You know, it's impossibly tiring to see classroom teachers carry on their backs the stigma, the shameful fears and failure to act from school administrators. I want to use Skype in schools, to bridge the digital divide. But it's blocked in many school districts. Free but blocked. Why? For the simple reason that School Boards and Superintendents haven't been wined and dined for the privilege. This is the teachers' fault?

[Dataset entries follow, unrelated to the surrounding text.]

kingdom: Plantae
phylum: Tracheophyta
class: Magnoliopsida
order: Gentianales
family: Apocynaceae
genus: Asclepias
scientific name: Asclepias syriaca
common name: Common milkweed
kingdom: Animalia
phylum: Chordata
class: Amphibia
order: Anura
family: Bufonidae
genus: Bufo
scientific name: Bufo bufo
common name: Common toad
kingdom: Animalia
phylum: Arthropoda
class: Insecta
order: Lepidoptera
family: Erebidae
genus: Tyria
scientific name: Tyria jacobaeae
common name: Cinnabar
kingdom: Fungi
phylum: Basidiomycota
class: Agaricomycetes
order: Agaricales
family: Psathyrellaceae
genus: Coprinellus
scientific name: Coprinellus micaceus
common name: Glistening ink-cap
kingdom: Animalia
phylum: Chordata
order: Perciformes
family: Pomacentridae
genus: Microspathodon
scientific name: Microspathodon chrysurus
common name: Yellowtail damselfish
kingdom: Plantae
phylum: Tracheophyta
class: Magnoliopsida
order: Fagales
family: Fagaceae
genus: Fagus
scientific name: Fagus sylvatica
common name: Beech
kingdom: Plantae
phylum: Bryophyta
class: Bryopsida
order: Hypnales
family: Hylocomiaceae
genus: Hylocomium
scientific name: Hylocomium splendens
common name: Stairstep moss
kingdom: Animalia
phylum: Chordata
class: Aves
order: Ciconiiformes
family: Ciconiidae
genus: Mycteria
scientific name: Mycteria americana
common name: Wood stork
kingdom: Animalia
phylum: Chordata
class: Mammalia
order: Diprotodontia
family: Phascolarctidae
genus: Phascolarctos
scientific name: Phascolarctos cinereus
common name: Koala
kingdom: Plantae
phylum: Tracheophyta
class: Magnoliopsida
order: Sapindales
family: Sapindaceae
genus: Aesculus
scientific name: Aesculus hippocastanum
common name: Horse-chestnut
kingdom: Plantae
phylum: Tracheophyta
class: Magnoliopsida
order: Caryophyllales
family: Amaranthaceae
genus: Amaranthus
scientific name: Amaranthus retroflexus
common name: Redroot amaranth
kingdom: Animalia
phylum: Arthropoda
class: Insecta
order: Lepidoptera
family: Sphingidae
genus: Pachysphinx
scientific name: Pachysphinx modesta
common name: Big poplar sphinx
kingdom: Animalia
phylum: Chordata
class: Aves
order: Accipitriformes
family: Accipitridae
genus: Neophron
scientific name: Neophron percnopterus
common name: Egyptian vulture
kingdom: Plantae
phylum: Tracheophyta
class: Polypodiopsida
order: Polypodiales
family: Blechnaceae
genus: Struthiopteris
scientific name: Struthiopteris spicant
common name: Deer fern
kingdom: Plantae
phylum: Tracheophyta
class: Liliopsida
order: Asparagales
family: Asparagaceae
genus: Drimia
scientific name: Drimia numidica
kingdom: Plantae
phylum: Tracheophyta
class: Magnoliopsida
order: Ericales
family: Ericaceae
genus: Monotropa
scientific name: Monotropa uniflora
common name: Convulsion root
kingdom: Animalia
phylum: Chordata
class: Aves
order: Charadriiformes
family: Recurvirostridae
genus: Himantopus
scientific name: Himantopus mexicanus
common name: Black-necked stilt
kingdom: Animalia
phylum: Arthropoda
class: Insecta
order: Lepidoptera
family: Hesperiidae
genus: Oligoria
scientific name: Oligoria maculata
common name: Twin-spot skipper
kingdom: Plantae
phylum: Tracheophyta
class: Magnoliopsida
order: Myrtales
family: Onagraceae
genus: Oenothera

|Try out Skype for the Classroom...no fees, no school board member dinners.|
The reason this is irritating is that I've seen plenty of criticism of teachers, and heard how TFA (or anyone else) could do a better job than those in service...yet, no one stops to offer to those inservice teachers the support and enthusiastic media press that "the replacement players" get. By demonizing our classroom teachers, whitewashing their accomplishments and commitment, while at the same time praising the replacement players, we're doing exactly what many of us were shown to be wrong...tearing up the competition so we can prove our worth upon their bodies.
The truth is, I'd bet any teacher would be happy to take on any of the replacement players in enthusiasm, intellectual prowess, and teaching ability. The problem is, it still wouldn't be a fair fight. There'd be superintendents and "how high should I jump?" principals standing behind the veterans whispering, "You're not allowed to do that!"
What's your latest list of blocked technologies in schools? I can think of quite a few that Replacement Players--no matter who provides them--are using in spite of the administrative procedures.
If school "leaders" want more leadership from classroom teachers, then they better watch out. It's time for revolution in schools, and veteran teachers should stop fearing for their jobs--they are forfeit anyways with Texas budget cuts--and go after using whatever technology gets the job done!